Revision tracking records
━━━━━━━━━━━━━━━━━━━━━━━━━━━━━━

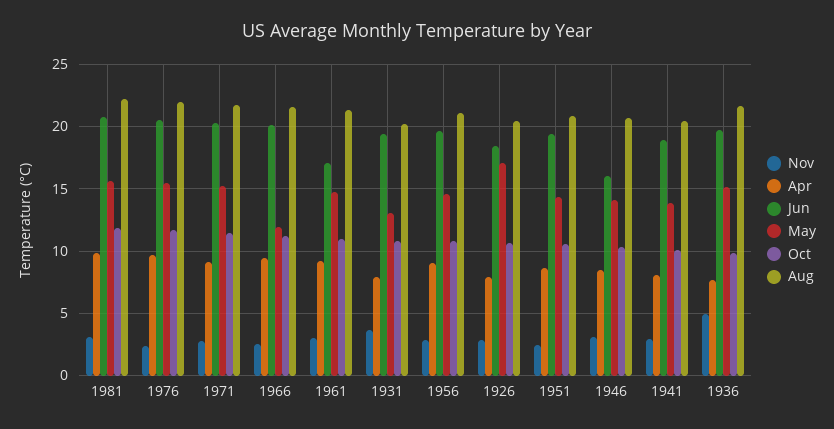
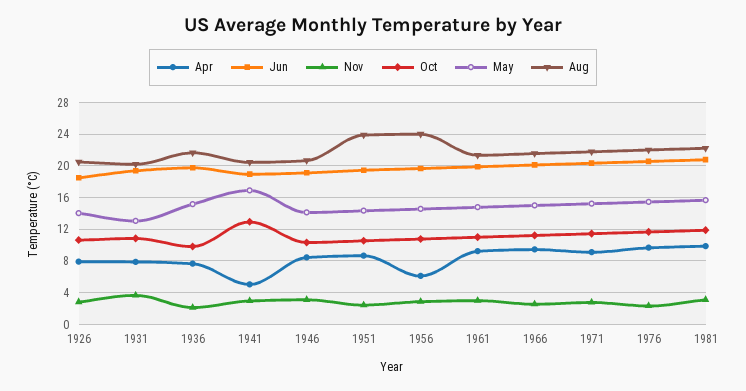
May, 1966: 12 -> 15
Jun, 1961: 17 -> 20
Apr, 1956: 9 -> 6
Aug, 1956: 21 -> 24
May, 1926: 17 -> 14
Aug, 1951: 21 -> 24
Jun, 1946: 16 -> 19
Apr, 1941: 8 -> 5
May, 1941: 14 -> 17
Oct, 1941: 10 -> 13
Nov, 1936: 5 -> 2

━━━━━━━━━━━━━━━━━━━━━━━━━━━━━━

All of the entries above should be copied exactly, with the images left out.

May, 1966: 12 -> 15
Jun, 1961: 17 -> 20
Apr, 1956: 9 -> 6
Aug, 1956: 21 -> 24
May, 1926: 17 -> 14
Aug, 1951: 21 -> 24
Jun, 1946: 16 -> 19
Apr, 1941: 8 -> 5
May, 1941: 14 -> 17
Oct, 1941: 10 -> 13
Nov, 1936: 5 -> 2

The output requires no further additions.